The War of Religion and lack of harmony were ruining France's economy. Inflation was reducing purchasing power and manufacturing was in decline. There was an increase in homelessness, brigandage and other crimes. In places the poor rioted. Scapegoating increased, directed against Italian residents in France. Italians had been marrying into French families and had felt at home in France, but many of the French saw Italian bankers as responsible for ruining the economy. Of the 75 Italian banking families in France in 1568 only 21 would remain in 1597.

A faction of Catholics viewed Protestants as traitors and enemies of humanity, and they clamored for France’s government to have them exterminated, but those opposed extermination programs prevailed.

A new war of rival armies contending for power began within France in 1584. The Protestant army was led by Henry of Navarre, from the branch of royalty called the Bourbons. He had been raised as a Protestant. He had the moral support of Queen Elizabeth of England. A Catholic army led by Henry the Duke of Guise had the support of Spain. In 1589, the Duke of Guise and his archbishop brother were invited to consult with France's king, Henry III. The king's guards murdered the two. An outraged Catholic retaliated and assassinated Henry. This left Henry of Navarre of the royal Bourbon family as the nominal king of France, and he converted to Catholicism as needed to be crowned King of France. Henry of Navarre became Henry VI.

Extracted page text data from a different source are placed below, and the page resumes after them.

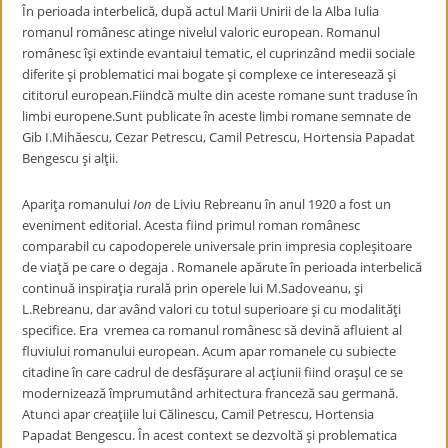
În perioada interbelică, după actul Marii Unirii de la Alba Iulia
romanul românesc atinge nivelul valoric european. Romanul
românesc îşi extinde evantaiul tematic, el cuprinzând medii sociale
diferite şi problematici mai bogate şi complexe ce interesează şi
cititorul european.Fiindcă multe din aceste romane sunt traduse în
limbi europene.Sunt publicate în aceste limbi romane semnate de
Gib I.Mihăescu, Cezar Petrescu, Camil Petrescu, Hortensia Papadat
Bengescu şi alţii.
Apariţa romanului
Ion
de Liviu Rebreanu în anul 1920 a fost un
eveniment editorial. Acesta fiind primul roman românesc
comparabil cu capodoperele universale prin impresia copleşitoare
de viaţă pe care o degaja . Romanele apărute în perioada interbelică
continuă inspiraţia rurală prin operele lui M.Sadoveanu, şi
L.Rebreanu, dar având valori cu totul superioare şi cu modalităţi
specifice. Era vremea ca romanul românesc să devină afluient al
fluviului romanului european. Acum apar romanele cu subiecte
citadine în care cadrul de desfăşurare al acţiunii fiind oraşul ce se
modernizează împrumutând arhitectura franceză sau germană.
Atunci apar creaţiile lui Călinescu, Camil Petrescu, Hortensia
Papadat Bengescu. În acest context se dezvoltă şi problematica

Henry IV moved for conciliation between Catholics and Protestants. He denounced Catholic extremists as follows:

We believe in one God, we recognize Jesus Christ, and we draw on the same Gospel... I believe that the war which you so ardently pursue is unworthy of Christians.

Those opposed to Henry IV held power in Paris for nine years, Paris capitulating on March 22, 1594. In 1598, Henry issued the Edict of Nantes. It proclaimed that "everything done by one party or the other" during "the preceding period of troubles" was to remain "obliterated and forgotten, as if no such things ever happened." As a part of his move, Catholic establishments were to be restored wherever they had been interrupted. And Protestants were to have rights equal to those of Catholics.

Peace made a new prosperity possible, with Henry IV announcing that if God allowed him to live long enough he would see to it that every laborer had a chicken in his pot on Sunday. Henry adopted monetary reforms, reduced the tax burden on peasants, and embarked on administrative reform. He encouraged education and undertook many public works, including canal building and the planting of pines, elms and fruit trees. He renewed Paris as a great city.

But a mentally unbalanced religious fanatic, François Ravaillac, believed that Henry was about to make war against the Pope. Ravaillac stabbed Henry to death. Ravaillac was quickly seized, preventing a mob lynching.

Pain was still seen as a proper part of punishment, and Ravaillac was scalded with burning sulfer, molten lead and boiling oil and resin. His flesh was torn apart by pincers and his body pulled apart. His parents were forced into exile and other members of his family ordered never to use the name Ravaillac.